▶ _WHAT IS NEEDED_: Copy the items starting at the first one and ending at the line that contains "19 saat 33 dakika 49", replacing "Yoga" with "Pilates" and leaving everything else unchanged.

▶ _EXERCISE MATERIAL_:
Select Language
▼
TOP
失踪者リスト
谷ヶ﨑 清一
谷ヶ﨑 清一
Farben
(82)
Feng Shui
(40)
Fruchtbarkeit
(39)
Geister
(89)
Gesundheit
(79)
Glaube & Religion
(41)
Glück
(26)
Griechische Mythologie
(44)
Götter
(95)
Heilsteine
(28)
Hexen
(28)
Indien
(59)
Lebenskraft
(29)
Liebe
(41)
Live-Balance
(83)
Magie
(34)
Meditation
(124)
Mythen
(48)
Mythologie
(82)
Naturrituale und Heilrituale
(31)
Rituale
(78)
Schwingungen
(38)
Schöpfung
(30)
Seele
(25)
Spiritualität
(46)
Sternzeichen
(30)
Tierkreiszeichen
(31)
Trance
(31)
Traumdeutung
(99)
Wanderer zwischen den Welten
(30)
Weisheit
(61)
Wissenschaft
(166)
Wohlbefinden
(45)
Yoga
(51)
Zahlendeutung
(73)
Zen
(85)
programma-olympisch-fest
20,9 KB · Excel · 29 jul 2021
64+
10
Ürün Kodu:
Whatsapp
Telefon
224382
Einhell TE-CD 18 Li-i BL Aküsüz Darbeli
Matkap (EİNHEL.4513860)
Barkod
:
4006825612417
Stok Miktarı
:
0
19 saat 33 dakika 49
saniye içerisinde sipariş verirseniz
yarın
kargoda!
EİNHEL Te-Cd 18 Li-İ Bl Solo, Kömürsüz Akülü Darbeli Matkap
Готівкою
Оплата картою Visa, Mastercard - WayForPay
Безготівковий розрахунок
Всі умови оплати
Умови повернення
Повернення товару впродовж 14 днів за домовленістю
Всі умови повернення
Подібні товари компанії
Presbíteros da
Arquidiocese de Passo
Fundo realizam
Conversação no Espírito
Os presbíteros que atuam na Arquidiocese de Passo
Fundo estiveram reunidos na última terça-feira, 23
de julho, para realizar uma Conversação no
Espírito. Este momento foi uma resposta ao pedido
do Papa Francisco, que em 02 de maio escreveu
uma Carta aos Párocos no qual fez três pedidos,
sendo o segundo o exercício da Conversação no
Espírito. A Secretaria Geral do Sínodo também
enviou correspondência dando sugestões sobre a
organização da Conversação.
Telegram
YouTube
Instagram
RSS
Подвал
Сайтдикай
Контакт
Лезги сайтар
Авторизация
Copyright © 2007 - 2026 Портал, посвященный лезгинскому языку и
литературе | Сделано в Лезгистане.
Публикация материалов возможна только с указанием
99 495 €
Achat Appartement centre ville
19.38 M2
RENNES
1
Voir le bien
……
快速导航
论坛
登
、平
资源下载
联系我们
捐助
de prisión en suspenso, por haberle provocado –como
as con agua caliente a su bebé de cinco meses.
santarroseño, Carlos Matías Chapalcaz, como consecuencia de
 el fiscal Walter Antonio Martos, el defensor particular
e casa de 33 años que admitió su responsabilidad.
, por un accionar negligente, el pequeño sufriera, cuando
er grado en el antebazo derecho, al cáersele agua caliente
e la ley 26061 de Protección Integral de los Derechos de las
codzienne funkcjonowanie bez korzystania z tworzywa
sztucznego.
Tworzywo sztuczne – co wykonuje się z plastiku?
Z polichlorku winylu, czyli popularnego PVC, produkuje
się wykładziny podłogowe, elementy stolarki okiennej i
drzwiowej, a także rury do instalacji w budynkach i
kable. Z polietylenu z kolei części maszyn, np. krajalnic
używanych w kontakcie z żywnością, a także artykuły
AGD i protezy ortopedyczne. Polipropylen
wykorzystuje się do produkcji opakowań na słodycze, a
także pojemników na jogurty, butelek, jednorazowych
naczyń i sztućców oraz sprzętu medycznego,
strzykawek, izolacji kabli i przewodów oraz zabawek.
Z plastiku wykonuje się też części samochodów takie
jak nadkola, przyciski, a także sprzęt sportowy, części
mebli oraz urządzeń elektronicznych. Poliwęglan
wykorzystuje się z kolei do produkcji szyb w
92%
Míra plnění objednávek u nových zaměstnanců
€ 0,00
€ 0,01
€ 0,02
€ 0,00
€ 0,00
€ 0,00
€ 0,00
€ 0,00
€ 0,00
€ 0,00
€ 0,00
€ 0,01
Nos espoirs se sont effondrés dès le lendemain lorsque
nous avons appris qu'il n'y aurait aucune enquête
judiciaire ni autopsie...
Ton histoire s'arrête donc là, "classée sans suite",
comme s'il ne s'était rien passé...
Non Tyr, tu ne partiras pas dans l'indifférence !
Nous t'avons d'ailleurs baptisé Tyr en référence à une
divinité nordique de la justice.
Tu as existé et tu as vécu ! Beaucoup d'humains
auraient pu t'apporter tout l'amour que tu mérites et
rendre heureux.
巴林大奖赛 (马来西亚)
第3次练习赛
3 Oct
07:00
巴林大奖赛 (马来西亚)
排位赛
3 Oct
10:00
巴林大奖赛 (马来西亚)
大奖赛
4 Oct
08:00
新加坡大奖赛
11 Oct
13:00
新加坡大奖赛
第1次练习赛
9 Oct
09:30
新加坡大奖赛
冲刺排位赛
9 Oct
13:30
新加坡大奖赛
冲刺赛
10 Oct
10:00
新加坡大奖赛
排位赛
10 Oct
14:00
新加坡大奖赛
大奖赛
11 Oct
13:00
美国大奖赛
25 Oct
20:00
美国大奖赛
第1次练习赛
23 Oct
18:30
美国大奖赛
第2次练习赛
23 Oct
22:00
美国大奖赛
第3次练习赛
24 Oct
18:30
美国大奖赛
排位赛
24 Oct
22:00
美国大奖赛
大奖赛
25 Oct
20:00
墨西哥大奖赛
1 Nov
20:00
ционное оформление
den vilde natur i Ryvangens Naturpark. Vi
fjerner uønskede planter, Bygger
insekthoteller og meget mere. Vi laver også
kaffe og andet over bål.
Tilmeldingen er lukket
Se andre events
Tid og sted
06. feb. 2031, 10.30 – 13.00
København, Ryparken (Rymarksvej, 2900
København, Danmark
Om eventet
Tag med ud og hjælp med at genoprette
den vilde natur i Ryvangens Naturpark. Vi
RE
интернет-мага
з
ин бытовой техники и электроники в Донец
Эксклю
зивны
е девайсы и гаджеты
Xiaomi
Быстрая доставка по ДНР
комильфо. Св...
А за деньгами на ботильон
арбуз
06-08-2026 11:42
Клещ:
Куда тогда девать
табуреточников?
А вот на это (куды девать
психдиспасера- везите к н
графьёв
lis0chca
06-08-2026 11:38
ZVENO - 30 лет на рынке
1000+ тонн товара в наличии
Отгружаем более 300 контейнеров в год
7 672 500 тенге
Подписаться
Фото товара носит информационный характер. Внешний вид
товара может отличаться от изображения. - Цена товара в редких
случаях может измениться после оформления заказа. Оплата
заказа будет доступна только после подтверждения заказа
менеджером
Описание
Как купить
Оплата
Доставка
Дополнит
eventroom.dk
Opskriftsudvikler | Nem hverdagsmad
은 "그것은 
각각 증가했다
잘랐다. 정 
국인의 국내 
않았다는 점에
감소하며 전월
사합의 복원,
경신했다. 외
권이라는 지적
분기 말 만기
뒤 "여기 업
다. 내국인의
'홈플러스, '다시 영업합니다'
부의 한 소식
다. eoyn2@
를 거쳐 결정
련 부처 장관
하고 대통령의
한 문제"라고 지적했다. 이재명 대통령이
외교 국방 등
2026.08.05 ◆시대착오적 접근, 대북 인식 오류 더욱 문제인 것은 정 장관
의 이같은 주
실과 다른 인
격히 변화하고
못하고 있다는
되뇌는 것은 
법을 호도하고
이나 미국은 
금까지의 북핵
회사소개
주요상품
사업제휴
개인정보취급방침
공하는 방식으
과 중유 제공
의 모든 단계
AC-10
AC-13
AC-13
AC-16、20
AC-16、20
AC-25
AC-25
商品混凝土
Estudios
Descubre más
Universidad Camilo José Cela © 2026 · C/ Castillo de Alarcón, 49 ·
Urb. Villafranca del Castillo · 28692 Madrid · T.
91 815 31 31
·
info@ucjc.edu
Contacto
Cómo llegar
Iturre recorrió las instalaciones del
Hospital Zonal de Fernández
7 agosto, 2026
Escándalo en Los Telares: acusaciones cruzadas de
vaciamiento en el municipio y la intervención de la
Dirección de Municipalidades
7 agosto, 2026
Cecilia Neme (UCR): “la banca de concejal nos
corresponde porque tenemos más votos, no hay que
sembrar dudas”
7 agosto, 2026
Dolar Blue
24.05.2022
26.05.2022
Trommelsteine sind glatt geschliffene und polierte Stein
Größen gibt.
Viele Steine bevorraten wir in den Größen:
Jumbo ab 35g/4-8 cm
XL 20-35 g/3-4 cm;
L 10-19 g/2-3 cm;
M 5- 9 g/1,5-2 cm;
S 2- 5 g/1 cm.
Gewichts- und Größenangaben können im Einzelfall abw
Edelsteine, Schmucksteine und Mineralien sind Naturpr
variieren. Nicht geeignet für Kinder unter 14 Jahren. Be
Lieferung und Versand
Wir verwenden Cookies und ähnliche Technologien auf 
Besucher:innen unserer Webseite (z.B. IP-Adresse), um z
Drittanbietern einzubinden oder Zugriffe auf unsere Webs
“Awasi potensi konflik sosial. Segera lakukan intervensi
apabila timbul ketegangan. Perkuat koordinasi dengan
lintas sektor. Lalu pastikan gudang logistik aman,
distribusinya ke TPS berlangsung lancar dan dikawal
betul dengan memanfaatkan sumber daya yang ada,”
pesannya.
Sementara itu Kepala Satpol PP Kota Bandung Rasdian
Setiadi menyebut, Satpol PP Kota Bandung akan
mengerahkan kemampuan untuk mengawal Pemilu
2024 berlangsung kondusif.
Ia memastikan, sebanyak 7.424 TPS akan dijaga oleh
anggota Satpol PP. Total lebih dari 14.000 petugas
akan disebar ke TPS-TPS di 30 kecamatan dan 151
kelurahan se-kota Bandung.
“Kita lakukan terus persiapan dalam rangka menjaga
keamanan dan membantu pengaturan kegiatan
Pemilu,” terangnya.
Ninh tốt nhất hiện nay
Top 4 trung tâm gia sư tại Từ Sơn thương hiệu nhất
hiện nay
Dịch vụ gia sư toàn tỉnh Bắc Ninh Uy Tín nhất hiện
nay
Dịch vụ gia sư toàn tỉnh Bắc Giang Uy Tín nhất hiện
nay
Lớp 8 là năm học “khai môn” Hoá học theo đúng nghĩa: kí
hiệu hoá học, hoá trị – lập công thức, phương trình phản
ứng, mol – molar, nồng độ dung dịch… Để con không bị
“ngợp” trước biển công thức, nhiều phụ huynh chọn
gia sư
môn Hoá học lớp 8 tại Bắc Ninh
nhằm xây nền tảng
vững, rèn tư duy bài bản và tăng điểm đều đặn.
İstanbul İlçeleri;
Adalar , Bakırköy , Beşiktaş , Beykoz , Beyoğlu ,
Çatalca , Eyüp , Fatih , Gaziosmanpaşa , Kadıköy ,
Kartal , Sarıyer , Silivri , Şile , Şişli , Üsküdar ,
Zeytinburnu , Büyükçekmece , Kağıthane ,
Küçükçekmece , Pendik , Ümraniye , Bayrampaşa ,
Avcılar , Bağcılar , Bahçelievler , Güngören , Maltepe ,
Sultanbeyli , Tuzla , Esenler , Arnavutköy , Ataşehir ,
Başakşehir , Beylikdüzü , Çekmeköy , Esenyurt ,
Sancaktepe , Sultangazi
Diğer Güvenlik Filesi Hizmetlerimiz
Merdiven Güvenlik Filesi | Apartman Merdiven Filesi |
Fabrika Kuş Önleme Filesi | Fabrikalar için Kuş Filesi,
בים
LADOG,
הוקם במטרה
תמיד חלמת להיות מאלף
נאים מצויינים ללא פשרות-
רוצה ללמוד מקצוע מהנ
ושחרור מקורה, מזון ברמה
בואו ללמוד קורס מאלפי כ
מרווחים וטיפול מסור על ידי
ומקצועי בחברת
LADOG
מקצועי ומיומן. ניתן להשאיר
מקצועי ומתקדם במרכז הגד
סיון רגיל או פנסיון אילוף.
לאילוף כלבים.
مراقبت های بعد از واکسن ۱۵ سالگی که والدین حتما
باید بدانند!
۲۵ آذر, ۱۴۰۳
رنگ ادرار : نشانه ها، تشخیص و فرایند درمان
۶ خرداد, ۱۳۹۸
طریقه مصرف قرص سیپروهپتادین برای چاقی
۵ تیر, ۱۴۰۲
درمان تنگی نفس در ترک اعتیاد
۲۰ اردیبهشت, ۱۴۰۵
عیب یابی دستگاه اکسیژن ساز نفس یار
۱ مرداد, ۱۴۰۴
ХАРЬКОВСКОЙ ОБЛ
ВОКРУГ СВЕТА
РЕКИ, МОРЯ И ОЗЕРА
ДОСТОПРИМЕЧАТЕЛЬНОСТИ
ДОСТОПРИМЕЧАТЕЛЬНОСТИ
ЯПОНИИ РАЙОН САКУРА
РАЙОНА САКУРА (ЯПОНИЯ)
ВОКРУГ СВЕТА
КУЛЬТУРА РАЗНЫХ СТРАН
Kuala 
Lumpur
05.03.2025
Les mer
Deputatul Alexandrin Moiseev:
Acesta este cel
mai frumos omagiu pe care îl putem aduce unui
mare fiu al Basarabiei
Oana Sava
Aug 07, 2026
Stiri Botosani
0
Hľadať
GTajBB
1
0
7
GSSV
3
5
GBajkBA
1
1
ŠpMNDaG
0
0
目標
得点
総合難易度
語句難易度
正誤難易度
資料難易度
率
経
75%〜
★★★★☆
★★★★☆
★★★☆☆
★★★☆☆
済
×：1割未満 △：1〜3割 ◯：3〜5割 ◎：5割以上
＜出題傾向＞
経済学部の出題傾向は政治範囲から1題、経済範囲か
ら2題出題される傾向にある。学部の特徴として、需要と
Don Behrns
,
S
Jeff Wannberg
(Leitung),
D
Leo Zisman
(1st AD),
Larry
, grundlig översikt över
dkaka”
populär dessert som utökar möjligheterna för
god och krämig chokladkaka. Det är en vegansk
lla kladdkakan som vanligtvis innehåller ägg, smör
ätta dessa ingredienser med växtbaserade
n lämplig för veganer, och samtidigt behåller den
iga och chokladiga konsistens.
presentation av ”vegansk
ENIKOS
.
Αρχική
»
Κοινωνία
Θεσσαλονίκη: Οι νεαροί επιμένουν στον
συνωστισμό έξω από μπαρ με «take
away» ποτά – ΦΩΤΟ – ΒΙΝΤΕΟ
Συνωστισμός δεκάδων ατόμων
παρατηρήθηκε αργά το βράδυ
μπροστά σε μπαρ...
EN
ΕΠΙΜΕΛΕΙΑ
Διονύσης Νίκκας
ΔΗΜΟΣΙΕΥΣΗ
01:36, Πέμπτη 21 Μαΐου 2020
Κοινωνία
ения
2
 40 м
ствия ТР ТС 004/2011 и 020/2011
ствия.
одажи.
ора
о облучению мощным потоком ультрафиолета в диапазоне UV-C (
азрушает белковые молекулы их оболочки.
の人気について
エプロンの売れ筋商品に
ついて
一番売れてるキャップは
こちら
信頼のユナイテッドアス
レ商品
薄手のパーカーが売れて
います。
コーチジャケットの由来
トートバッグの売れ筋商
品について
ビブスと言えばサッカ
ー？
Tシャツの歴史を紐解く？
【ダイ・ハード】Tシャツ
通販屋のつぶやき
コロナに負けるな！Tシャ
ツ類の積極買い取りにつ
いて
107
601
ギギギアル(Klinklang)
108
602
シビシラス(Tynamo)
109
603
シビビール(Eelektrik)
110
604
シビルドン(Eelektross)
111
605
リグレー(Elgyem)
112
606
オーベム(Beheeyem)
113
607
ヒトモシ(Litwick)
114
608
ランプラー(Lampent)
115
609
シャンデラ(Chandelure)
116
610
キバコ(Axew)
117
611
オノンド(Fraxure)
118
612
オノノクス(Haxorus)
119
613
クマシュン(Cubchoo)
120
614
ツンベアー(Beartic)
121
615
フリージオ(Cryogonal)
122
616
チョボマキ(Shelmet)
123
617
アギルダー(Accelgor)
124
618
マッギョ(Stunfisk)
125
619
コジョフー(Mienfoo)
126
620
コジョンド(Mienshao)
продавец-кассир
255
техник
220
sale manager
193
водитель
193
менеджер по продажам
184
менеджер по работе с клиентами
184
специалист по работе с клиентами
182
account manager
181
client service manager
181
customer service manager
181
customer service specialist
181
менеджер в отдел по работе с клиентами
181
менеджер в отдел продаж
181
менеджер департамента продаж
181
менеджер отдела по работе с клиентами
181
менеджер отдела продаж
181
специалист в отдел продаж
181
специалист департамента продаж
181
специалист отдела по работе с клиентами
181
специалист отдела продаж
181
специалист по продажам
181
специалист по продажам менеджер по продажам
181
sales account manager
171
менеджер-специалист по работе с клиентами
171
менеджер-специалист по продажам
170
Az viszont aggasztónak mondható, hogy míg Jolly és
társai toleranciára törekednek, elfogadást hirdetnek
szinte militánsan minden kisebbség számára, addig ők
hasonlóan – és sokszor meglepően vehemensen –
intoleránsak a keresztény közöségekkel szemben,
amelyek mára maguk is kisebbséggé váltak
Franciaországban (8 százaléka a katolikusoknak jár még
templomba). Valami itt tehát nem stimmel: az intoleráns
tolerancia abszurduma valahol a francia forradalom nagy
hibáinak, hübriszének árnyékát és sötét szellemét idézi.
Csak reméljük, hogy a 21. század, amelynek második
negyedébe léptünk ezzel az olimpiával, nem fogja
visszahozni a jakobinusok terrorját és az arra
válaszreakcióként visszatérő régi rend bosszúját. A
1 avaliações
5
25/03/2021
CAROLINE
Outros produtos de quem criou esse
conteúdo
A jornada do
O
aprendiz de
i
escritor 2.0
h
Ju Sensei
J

▶ _RESPONSE FOR THIS EXERCISE_:
Select Language
▼
TOP
失踪者リスト
谷ヶ﨑 清一
谷ヶ﨑 清一
Farben
(82)
Feng Shui
(40)
Fruchtbarkeit
(39)
Geister
(89)
Gesundheit
(79)
Glaube & Religion
(41)
Glück
(26)
Griechische Mythologie
(44)
Götter
(95)
Heilsteine
(28)
Hexen
(28)
Indien
(59)
Lebenskraft
(29)
Liebe
(41)
Live-Balance
(83)
Magie
(34)
Meditation
(124)
Mythen
(48)
Mythologie
(82)
Naturrituale und Heilrituale
(31)
Rituale
(78)
Schwingungen
(38)
Schöpfung
(30)
Seele
(25)
Spiritualität
(46)
Sternzeichen
(30)
Tierkreiszeichen
(31)
Trance
(31)
Traumdeutung
(99)
Wanderer zwischen den Welten
(30)
Weisheit
(61)
Wissenschaft
(166)
Wohlbefinden
(45)
Pilates
(51)
Zahlendeutung
(73)
Zen
(85)
programma-olympisch-fest
20,9 KB · Excel · 29 jul 2021
64+
10
Ürün Kodu:
Whatsapp
Telefon
224382
Einhell TE-CD 18 Li-i BL Aküsüz Darbeli
Matkap (EİNHEL.4513860)
Barkod
:
4006825612417
Stok Miktarı
:
0
19 saat 33 dakika 49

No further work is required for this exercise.